→ **TASK STATEMENT**:
Retype the material word for word, from its first line through the line that contains "Les rituels rendent v", including that line.
☆ ☆ ☆ ☆ ☆ ☆ ☆
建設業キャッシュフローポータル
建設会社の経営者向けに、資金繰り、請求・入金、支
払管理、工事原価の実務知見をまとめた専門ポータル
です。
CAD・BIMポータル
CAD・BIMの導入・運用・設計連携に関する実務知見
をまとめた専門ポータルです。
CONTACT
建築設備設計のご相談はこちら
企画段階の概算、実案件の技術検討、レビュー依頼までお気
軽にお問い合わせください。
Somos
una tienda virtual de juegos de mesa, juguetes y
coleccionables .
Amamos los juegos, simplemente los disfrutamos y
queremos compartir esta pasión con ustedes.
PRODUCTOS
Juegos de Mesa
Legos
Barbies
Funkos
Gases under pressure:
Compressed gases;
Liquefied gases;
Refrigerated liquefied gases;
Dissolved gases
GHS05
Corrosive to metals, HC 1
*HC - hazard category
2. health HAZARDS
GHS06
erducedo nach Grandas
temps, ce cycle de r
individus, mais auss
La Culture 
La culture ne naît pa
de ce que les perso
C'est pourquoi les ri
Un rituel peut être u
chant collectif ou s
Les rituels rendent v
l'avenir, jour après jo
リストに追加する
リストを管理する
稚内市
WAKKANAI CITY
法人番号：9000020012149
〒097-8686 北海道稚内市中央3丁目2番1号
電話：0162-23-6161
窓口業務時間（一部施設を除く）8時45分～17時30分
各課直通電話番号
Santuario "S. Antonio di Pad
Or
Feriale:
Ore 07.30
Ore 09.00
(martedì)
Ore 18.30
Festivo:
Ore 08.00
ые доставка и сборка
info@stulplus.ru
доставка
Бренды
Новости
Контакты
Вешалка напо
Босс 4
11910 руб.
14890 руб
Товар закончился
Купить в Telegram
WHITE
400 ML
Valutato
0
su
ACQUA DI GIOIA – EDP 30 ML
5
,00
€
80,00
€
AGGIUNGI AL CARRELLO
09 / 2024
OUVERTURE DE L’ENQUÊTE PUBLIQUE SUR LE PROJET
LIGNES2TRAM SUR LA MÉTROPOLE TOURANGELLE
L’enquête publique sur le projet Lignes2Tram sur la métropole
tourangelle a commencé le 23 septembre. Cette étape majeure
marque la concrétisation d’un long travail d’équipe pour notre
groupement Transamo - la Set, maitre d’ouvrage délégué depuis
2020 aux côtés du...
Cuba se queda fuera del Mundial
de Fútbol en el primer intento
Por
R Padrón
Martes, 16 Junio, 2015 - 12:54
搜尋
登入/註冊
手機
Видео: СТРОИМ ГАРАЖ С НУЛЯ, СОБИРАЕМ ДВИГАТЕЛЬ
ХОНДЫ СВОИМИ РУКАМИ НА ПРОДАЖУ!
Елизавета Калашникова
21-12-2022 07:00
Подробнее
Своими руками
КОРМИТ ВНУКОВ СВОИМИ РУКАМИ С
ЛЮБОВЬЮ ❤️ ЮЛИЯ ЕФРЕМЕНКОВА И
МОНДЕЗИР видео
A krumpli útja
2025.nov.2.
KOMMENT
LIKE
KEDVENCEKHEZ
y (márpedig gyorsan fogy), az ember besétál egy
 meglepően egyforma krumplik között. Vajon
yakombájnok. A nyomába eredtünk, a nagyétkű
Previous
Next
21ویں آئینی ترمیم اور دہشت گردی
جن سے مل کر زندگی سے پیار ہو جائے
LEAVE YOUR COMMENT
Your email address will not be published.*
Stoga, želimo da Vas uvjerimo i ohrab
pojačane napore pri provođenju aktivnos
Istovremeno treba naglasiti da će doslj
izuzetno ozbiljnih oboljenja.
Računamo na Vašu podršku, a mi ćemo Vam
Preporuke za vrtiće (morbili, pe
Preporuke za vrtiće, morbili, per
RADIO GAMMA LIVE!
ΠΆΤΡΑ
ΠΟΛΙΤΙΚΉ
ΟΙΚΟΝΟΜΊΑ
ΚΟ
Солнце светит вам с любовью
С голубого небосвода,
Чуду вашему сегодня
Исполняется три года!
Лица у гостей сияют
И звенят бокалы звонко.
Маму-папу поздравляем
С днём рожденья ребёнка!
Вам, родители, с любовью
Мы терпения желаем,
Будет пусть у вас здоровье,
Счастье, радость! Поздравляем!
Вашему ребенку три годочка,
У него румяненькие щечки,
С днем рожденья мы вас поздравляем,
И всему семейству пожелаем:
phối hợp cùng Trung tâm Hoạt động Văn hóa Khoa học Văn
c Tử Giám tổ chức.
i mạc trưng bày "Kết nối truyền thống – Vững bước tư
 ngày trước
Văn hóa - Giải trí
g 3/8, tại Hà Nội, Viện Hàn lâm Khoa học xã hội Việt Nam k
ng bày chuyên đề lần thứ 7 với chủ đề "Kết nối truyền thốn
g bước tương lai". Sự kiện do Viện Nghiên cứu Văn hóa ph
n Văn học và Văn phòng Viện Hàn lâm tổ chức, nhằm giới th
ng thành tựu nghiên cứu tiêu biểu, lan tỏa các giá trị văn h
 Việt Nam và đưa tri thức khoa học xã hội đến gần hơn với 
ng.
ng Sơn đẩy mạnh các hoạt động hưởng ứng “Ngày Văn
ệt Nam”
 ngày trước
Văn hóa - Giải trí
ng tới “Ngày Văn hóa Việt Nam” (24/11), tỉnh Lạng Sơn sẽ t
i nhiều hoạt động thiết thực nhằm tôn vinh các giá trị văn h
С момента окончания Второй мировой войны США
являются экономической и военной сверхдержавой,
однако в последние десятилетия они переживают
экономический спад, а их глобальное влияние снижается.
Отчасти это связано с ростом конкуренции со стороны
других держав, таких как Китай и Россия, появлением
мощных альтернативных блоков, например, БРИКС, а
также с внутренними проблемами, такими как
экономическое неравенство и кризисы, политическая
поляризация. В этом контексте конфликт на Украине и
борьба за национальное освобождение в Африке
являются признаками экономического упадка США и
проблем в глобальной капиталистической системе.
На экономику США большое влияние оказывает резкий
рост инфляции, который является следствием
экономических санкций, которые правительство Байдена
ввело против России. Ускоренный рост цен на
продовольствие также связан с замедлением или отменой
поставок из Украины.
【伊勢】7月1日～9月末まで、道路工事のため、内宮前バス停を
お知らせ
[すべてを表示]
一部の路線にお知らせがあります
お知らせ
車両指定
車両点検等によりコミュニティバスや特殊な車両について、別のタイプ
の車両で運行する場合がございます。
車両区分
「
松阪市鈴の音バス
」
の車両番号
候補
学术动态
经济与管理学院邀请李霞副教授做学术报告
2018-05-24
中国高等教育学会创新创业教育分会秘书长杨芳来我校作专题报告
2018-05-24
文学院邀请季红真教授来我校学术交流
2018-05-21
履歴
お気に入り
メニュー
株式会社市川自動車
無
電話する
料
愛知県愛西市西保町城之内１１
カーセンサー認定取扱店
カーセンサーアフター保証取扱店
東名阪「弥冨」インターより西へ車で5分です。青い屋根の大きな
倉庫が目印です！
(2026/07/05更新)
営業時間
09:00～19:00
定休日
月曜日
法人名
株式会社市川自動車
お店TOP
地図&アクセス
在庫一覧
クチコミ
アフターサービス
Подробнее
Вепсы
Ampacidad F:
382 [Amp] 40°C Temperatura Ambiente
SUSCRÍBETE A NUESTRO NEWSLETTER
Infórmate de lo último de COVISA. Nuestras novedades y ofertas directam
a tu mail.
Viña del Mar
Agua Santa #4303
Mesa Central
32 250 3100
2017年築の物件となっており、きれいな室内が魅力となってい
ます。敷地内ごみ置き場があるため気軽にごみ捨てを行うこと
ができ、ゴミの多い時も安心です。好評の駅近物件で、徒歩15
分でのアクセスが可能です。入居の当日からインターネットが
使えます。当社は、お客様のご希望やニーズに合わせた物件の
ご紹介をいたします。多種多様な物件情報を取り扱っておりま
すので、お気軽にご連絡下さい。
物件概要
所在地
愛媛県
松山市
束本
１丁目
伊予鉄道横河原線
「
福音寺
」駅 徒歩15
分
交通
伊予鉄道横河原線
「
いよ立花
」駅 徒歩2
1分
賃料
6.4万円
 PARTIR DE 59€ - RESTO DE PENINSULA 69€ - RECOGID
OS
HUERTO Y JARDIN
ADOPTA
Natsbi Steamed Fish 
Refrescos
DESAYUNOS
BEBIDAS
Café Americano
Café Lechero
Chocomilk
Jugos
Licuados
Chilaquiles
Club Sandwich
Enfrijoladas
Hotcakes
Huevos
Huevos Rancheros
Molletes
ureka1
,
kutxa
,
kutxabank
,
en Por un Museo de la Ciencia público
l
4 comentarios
☆ ☆ ☆ ☆ ☆ ☆ ☆
→ **RESPONSE FOR THIS EXERCISE**:
建設業キャッシュフローポータル
建設会社の経営者向けに、資金繰り、請求・入金、支
払管理、工事原価の実務知見をまとめた専門ポータル
です。
CAD・BIMポータル
CAD・BIMの導入・運用・設計連携に関する実務知見
をまとめた専門ポータルです。
CONTACT
建築設備設計のご相談はこちら
企画段階の概算、実案件の技術検討、レビュー依頼までお気
軽にお問い合わせください。
Somos
una tienda virtual de juegos de mesa, juguetes y
coleccionables .
Amamos los juegos, simplemente los disfrutamos y
queremos compartir esta pasión con ustedes.
PRODUCTOS
Juegos de Mesa
Legos
Barbies
Funkos
Gases under pressure:
Compressed gases;
Liquefied gases;
Refrigerated liquefied gases;
Dissolved gases
GHS05
Corrosive to metals, HC 1
*HC - hazard category
2. health HAZARDS
GHS06
erducedo nach Grandas
temps, ce cycle de r
individus, mais auss
La Culture 
La culture ne naît pa
de ce que les perso
C'est pourquoi les ri
Un rituel peut être u
chant collectif ou s
Les rituels rendent v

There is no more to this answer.